Platone afferma che in tutti gli Stati e da tutti i legislatori vengono
considerate due specie di ingiustizie, quella volontaria e quella
involontaria (Leggi, IX, 6, 861). Particolarmente dettagliata è la disciplina
dell’omicidio (e analogamente delle lesioni), basata soprattutto sui motivi
dell’azione (segnatamente con riferimento alla collera). Il giudizio
negativo sul movente contribuisce ad attribuire la qualifica di volontaria
all’azione e la rende pertanto illecita. La volontarietà dell’omicidio trova
movente o nella cupidigia (il primo e il più grave tra i moventi), o
nell’ambizione o infine nella necessità di nascondere il compimento di
certe azioni (Leggi, IX, 10, 869/870). Le sanzioni sono le più varie, dalla
condanna a morte all’esilio, fino al semplice risarcimento del danno nei
casi di omicidio involontario. Quanto afferma Platone rispecchia le
concezioni giuridiche del tempo (le Leggi sono databili intorno al 350 a.C)
e trova conferme oltre che nella legislazione di Draconte anche nelle
orazioni di Antifonte (480 circa a.C.- 411 a.C.) che nelle sue tetralogie
distingueva tra omicidio volontario, colposo e dovuto al caso .
Platone
ARISTOTELE
Aristotele studia il come e si chiede il perché delle azioni umane: dalla sua
etica derivano gli strumenti non solo per osservare ma anche per
comprendere il fenomeno criminoso. Con il concetto di έκούσιον,
Aristotele indica quei fatti che hanno un agente razionale come principio,
padrone o causa; l’agire è έκούσιον quando l’autore del fatto avrebbe
potuto, altrettanto bene, astenersi dal realizzarlo, quando cioè non è
stato costretto a comportarsi in quel modo da influenze esterne o
interne. Il concetto di έκούσιον rappresenta la base dell’agire ingiusto e
designa solo la mancanza di coercizione, non la consapevolezza di
un’azione, tanto che si ritiene che questa espressione richiami il concetto
di spontaneità invece di quello di volontarietà.

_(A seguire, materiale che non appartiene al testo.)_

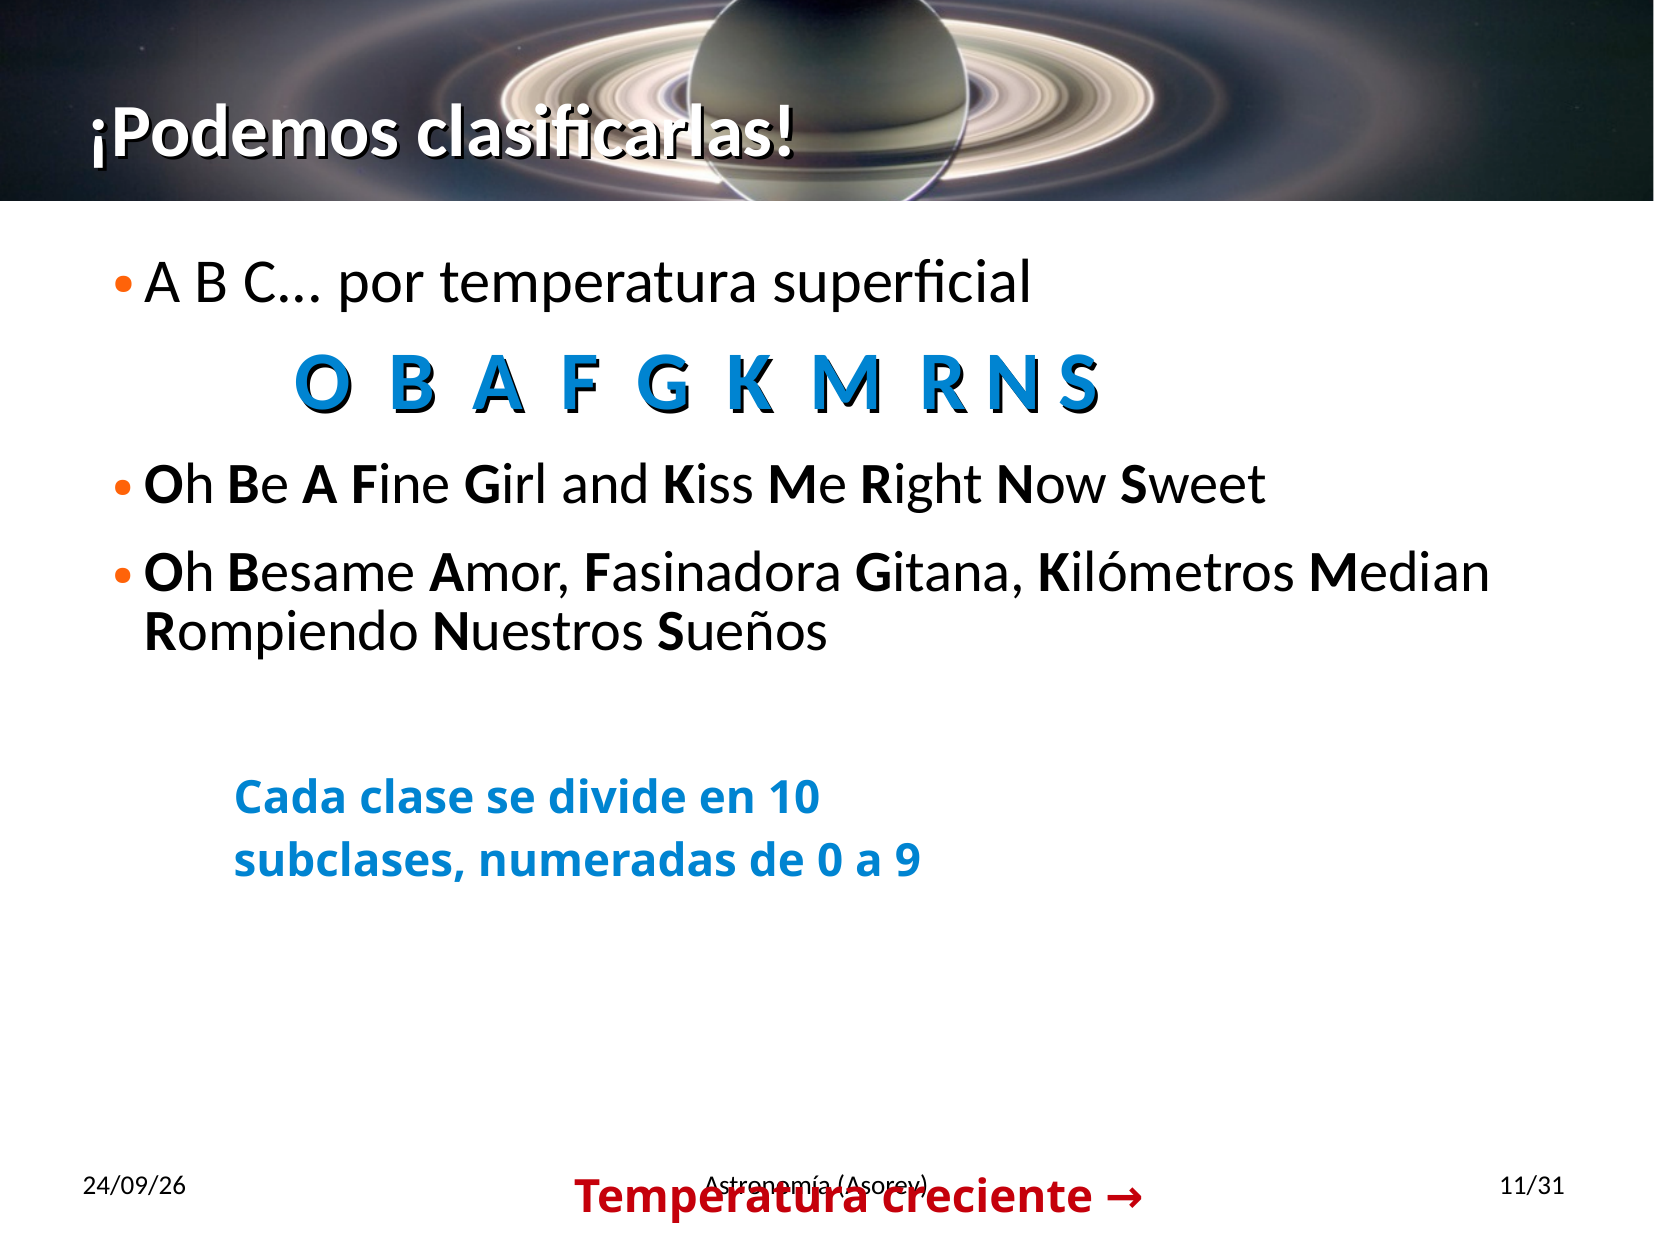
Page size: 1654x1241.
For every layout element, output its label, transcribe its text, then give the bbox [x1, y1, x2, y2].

title ¡Podemos clasificarlas! [86, 49, 1576, 226]
picture [0, 0, 1654, 201]
text_box Cada clase se divide en 10 subclases, numeradas de 0 a 9 [218, 757, 1177, 874]
text_box Temperatura creciente → [558, 1155, 1161, 1222]
picture [224, 750, 1500, 1213]
list A B C... por temperatura superficial O B A F G K M R N S Oh Be A Fine Girl and Kiss Me Right Now Sweet Oh Besame Amor, Fasinadora Gitana, Kilómetros Median Rompiendo Nuestros Sueños [82, 255, 1571, 1156]
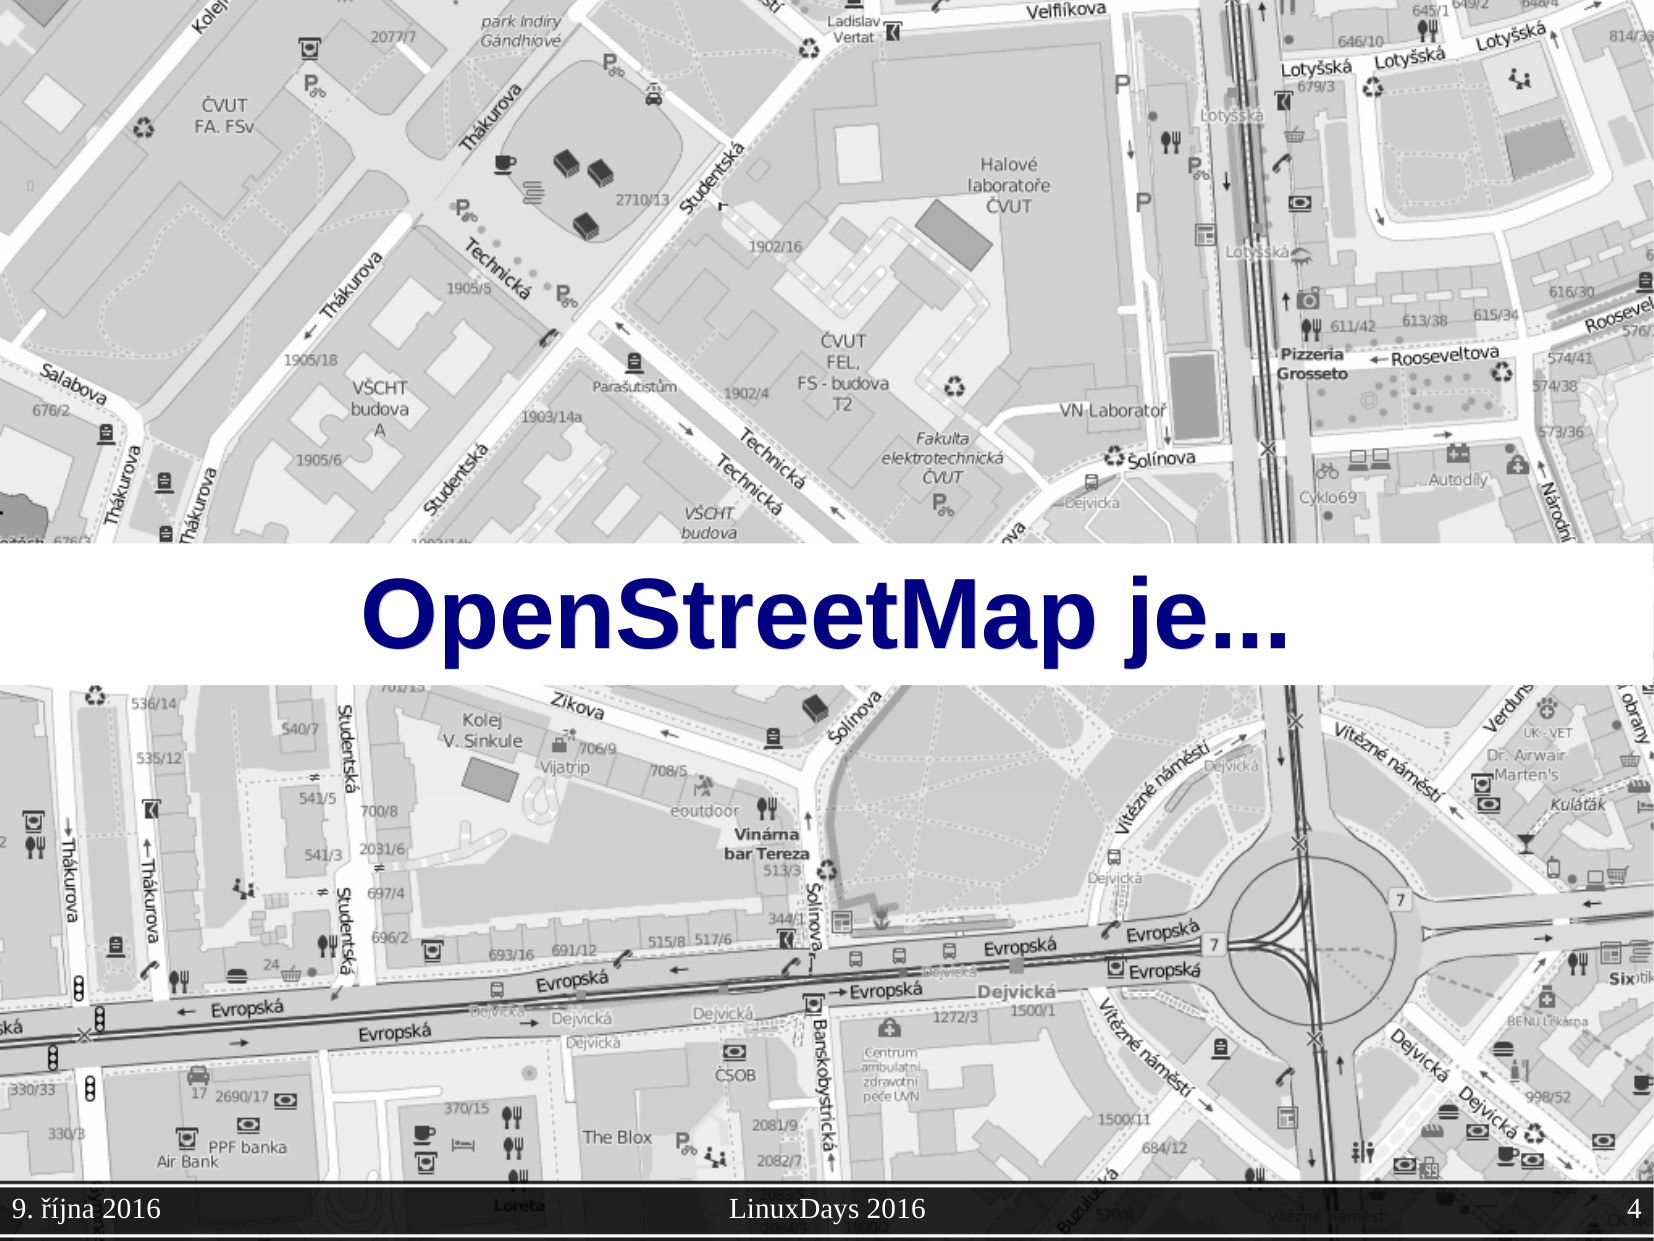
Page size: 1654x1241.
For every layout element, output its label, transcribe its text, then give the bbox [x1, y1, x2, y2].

picture [0, 0, 1654, 543]
picture [0, 686, 1654, 1241]
subtitle OpenStreetMap je... [0, 543, 1654, 686]
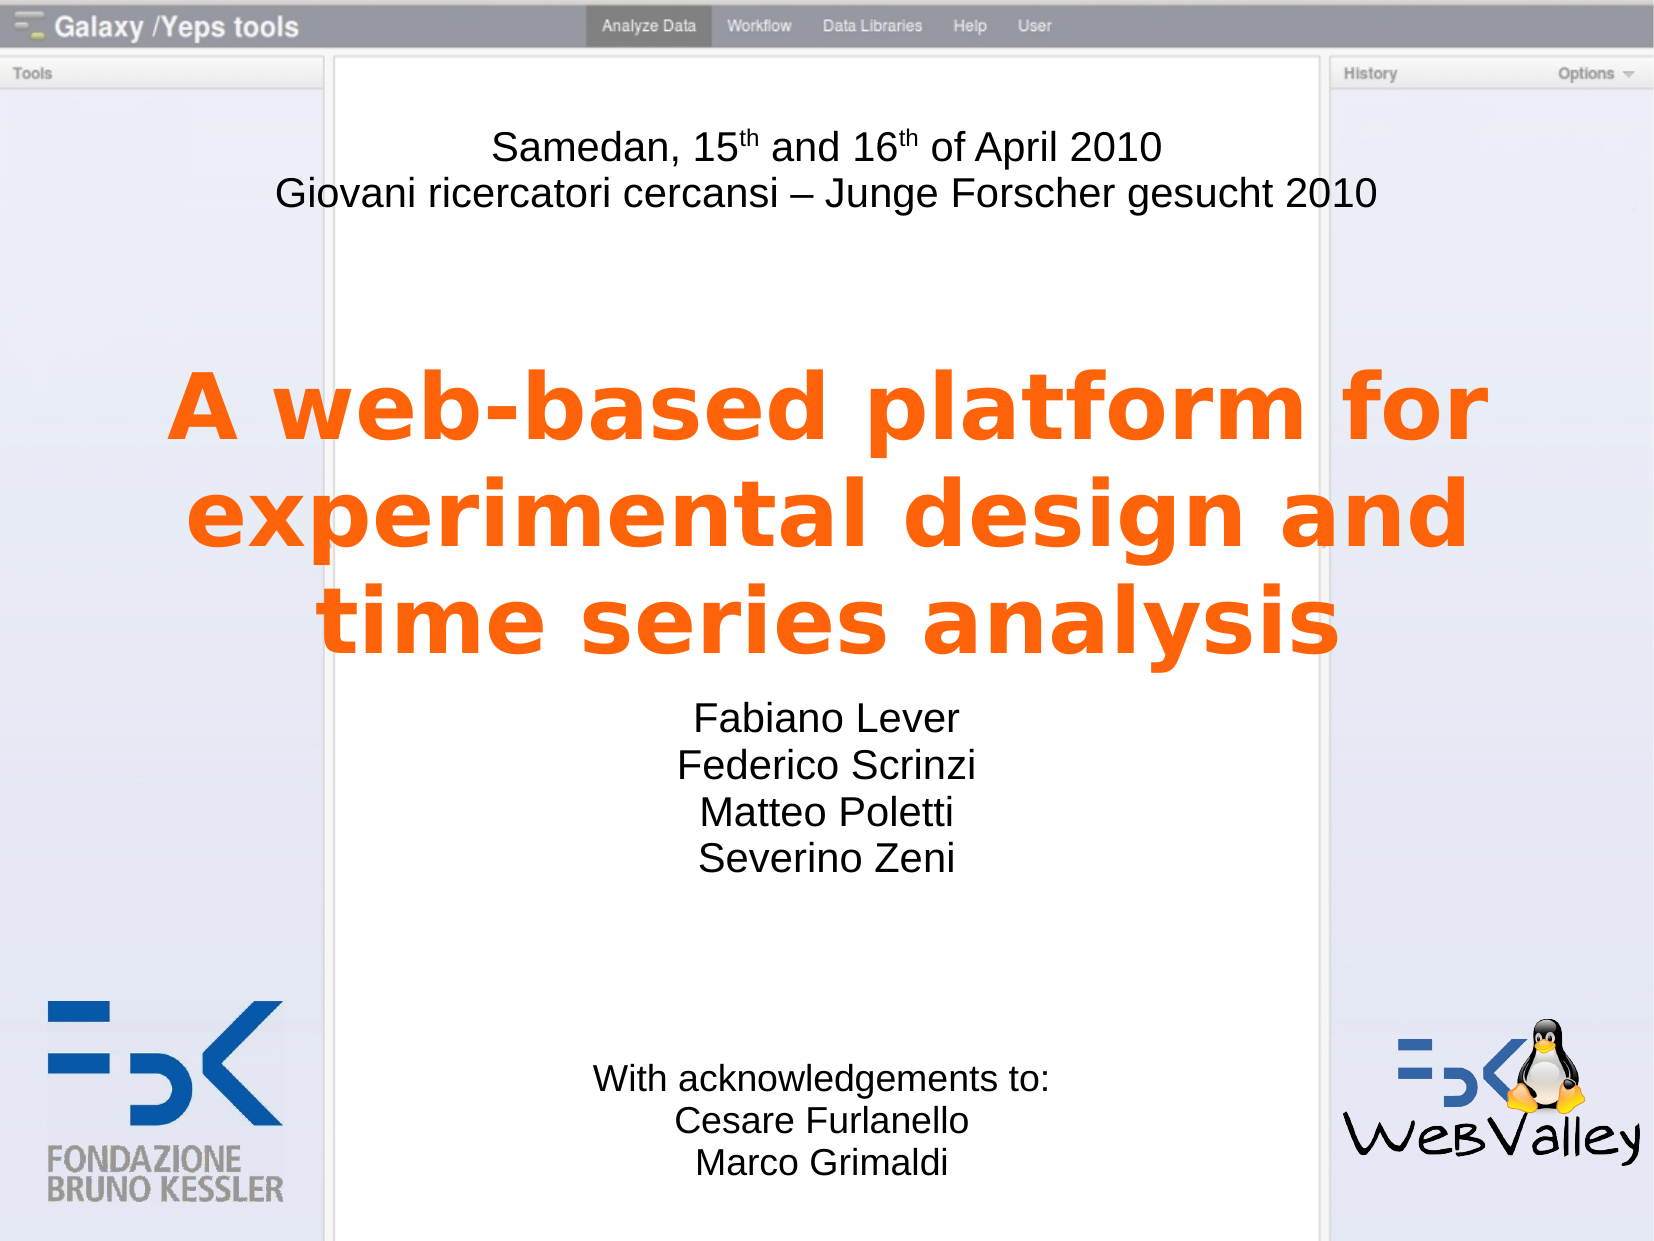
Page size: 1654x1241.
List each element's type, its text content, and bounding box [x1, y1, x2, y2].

title A web-based platform for experimental design and time series analysis [120, 354, 1539, 676]
picture [0, 0, 1654, 115]
text_box With acknowledgements to: Cesare Furlanello Marco Grimaldi [556, 1050, 1088, 1205]
text_box Fabiano Lever Federico Scrinzi Matteo Poletti Severino Zeni [369, 687, 1285, 911]
picture [0, 236, 1654, 1241]
text_box Samedan, 15th and 16th of April 2010 Giovani ricercatori cercansi – Junge Forscher gesucht 2010 [0, 115, 1654, 236]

Secondo Abbagnano
l’aggettivo spontaneus non è che la traduzione latina di έκούσιος, e
significa «libero» . Leibniz, che introdusse il termine nel linguaggio
filosofico moderno, ne indica così l’origine e il significato: «Aristotele ha
ben definito la spontaneità dicendo che un’azione è spontanea quando il
suo principio è in colui che agisce. Spontaneum est cuius principium est in
agente. Ed è così che le nostre azioni e le nostre volontà dipendono
interamente da noi» (Théod., III, § 301).
Il concetto di έκούσιον sembra avvicinarsi alla “coscienza e volontà
dell’azione od omissione” che rappresenta la base minima per
l’imputazione soggettiva (penale) secondo il nostro art. 42 comma 1 c.p.
Nell’ Etica Nicomachea Aristotele affronta la nozione di scelta che
rappresenta l’appartenenza piena dell’atto al soggetto e presuppone i
concetti di volontario (τό έκούσιον) e involontario (τό άκούσιον), essendo
la scelta un atto volontario, rientrante quindi nell’ambito di questa
nozione, pur avendo un’estensione minore. La nozione di scelta come
essenza della colpevolezza sembra trasparire anche oggi nella
importantissima sentenza della Corte costituzionale (24 marzo 1988, n.
364), che ha affermato definitivamente la costituzionalizzazione del
principio di colpevolezza (vedi documento precedente).
In tale sentenza si legge tra l’altro che «il legislatore costituzionale
intende garantire ai cittadini, attraverso la possibilità di conoscenza delle
norme penali, la sicurezza giuridica delle consentite, libere scelte di
azione». La possibilità di conoscenza intende dunque garantire la
possibilità di scelta.
La ”libera scelta d’azione”, che costituisce – secondo questa
sentenza – il primo presupposto della responsabilità (penale), è dunque
un principio enunciato per la prima volta da Aristotele.